After dinner they started off for a ramble through the fields, and Mrs Greenow and Mr Cheesacre were together. I think that Charlie Fairstairs did not go with them at all. I think she went into the house and washed her face, and brushed her hair, and settled her muslin. I should not wonder if she took off her frock and ironed it again. Captain Bellfield, I know, went with Alice, and created some astonishment by assuring her that he fully meant to correct the error of his ways. “I know what it is,” he said, “to be connected with such a family as yours, Miss Vavasor.” He too had heard about the future duchess, and wished to be on his best behaviour. Kate fell to the lot of the parson.
“This is the last time we shall ever be together in this way,” said the widow to her friend.
“Oh, no,” said Cheesacre; “I hope not.”
“The last time. On Wednesday I become Mrs Bellfield, and I need hardly say that I have many things to think of before that; but Mr Cheesacre, I hope we are not to be strangers hereafter?” Mr Cheesacre said that he hoped not.
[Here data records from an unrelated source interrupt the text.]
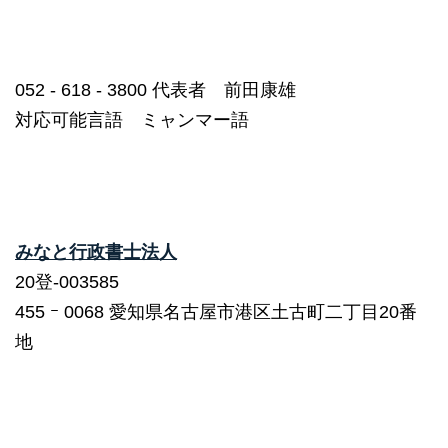
052 ‐ 618 ‐ 3800 代表者 前田康雄
対応可能言語 ミャンマー語
みなと行政書士法人
20登-003585
455 ｰ 0068 愛知県名古屋市港区土古町二丁目20番
地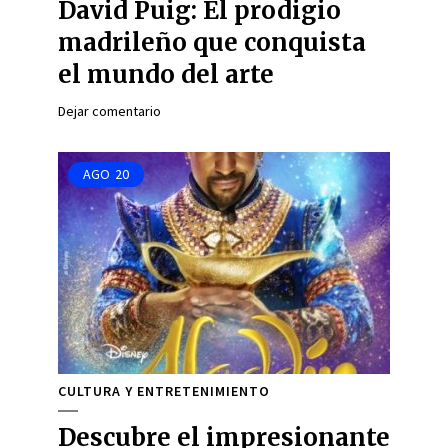
David Puig: El prodigio
madrileño que conquista
el mundo del arte
Dejar comentario
AGO
20
CULTURA Y ENTRETENIMIENTO
Descubre el impresionante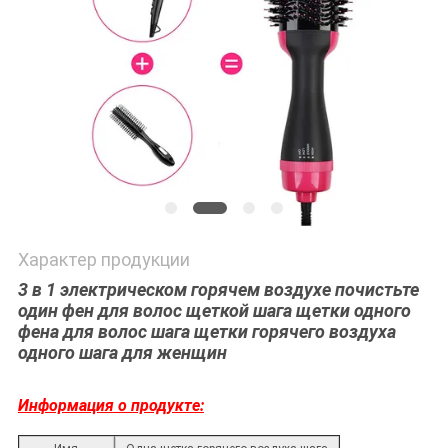
Характер продукции
3 в 1 электрическом горячем воздухе почистьте
один фен для волос щеткой шага щетки одного
фена для волос шага щетки горячего воздуха
одного шага для женщин
Информация о продукте: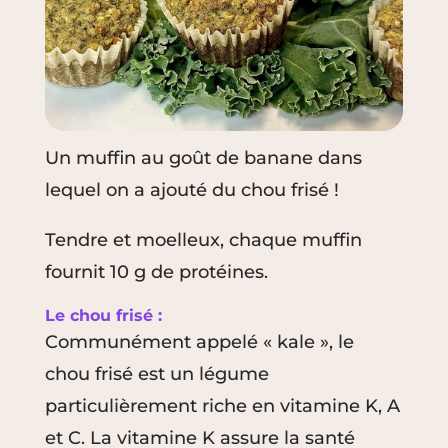
Un muffin au goût de banane dans
lequel on a ajouté du chou frisé !
Tendre et moelleux, chaque muffin
fournit 10 g de protéines.
Le chou frisé :
Communément appelé « kale », le
chou frisé est un légume
particulièrement riche en vitamine K, A
et C. La vitamine K assure la santé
Oileymead would always be open to Captain and Mrs Bellfield.
“We all know your hospitality,” said she; “it is not to-day nor tomorrow that I or my husband,—that is to be,—will have to learn that. He always declares that you are the very beau ideal of an English country gentleman.”
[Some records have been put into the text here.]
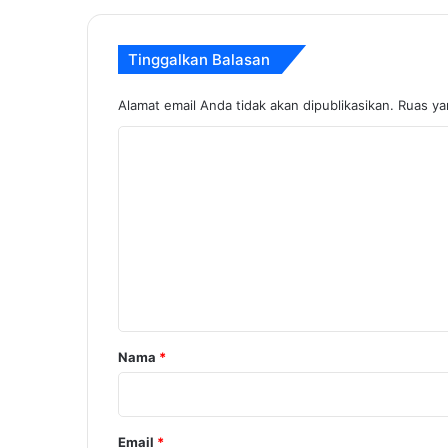
Tinggalkan Balasan
Alamat email Anda tidak akan dipublikasikan.
Ruas ya
K
o
m
e
n
t
a
r
Nama
*
*
Email
*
“Merely a poor Norfolk farmer,” said Cheesacre. “I never want to put myself beyond my own place. There has been some talk about the Commission of the Peace, but I don’t think anything of it.”
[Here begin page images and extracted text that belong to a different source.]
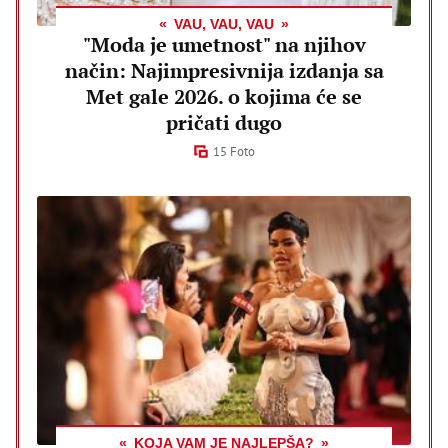
VAU, VAU, VAU
"Moda je umetnost" na njihov
način: Najimpresivnija izdanja sa
Met gale 2026. o kojima će se
pričati dugo
15 Foto
KOJA VAM JE NAJLEPŠA?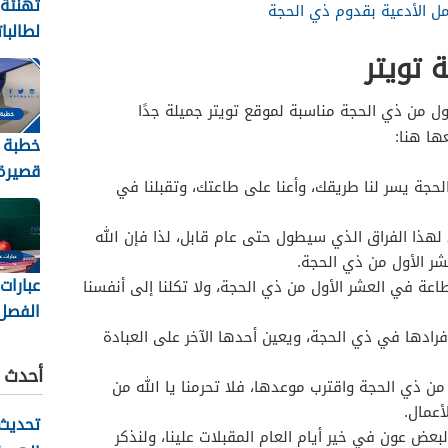
تهنئة
مل الأدعية بقدوم ذي الحجة
لطالبا
والنجا
 تويتر
2026
ول من ذي الحجة مناسبة لموقع تويتر جميلة جدًا
ها هنا:
خطبة 
قصيرة 
حجة يسر لنا طريقك، وأعنا على طاعتك، وتقبلنا في
2026
هذا الفراق الذي سيطول حتى عام قابل، لذا فإن الله
عشر الأول من ذي الحجة.
عبارات
لطاعة في العشر الأول من ذي الحجة، ولا تكلنا إلى أنفسنا
الفصل
الثاني 448
فرادها في ذي الحجة، ويعين أحدها الآخر على العبادة
أحدث ا
ن ذي الحجة واقترب موعدها، فلا تحرمنا يا الله من
أعمال.
تحديث 
بعض عون في خير أيام العام المقبلات علينا، ولنذكر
“It has been the greatest blessing in the world for him that he has ever known you,” said Mrs Greenow, still talking about her future husband.
“I’ve tried to be goodnatured; that’s all. D–––– me, Mrs Greenow, what’s the use of living if one doesn’t try to be goodnatured? There isn’t a better fellow than Bellfield living. He and I ran for the same plate, and he has won it. He’s a lucky fellow, and I don’t begrudge him his luck.”
“That’s so manly of you, Mr Cheesacre! But, indeed, the plate you speak of was not worth your running for.”
“I may have my own opinion about that, you know.”
“It was not. Nobody knows that as well as I do, or could have thought over the whole matter so often. I know very well what my mission is in life. The mistress of your house, Mr Cheesacre, should not be any man’s widow.”
“She wouldn’t be a widow then, you know.”
“A virgin heart should be yours; and a virgin heart may be yours, if you choose to accept it.”
“Oh, bother!”
“If you choose to take my solicitude on your behalf in that way, of course I have done. You were good enough to say just now that you wished to see me and my husband in your hospitable halls. After all that has passed, do you think that I could be a visitor at your house unless there is a mistress there?”
“Upon my word, I think you might.”
“No, Mr Cheesacre; certainly not. For all our sakes, I should decline. But if you were married—”
“You are always wanting to marry me, Mrs Greenow.”
“I do, I do. It is the only way in which there can be any friendship between us, and not for worlds would I lose that advantage for my husband,—let alone what I may feel for myself.”
“Why didn’t you take me yourself, Mrs Greenow?”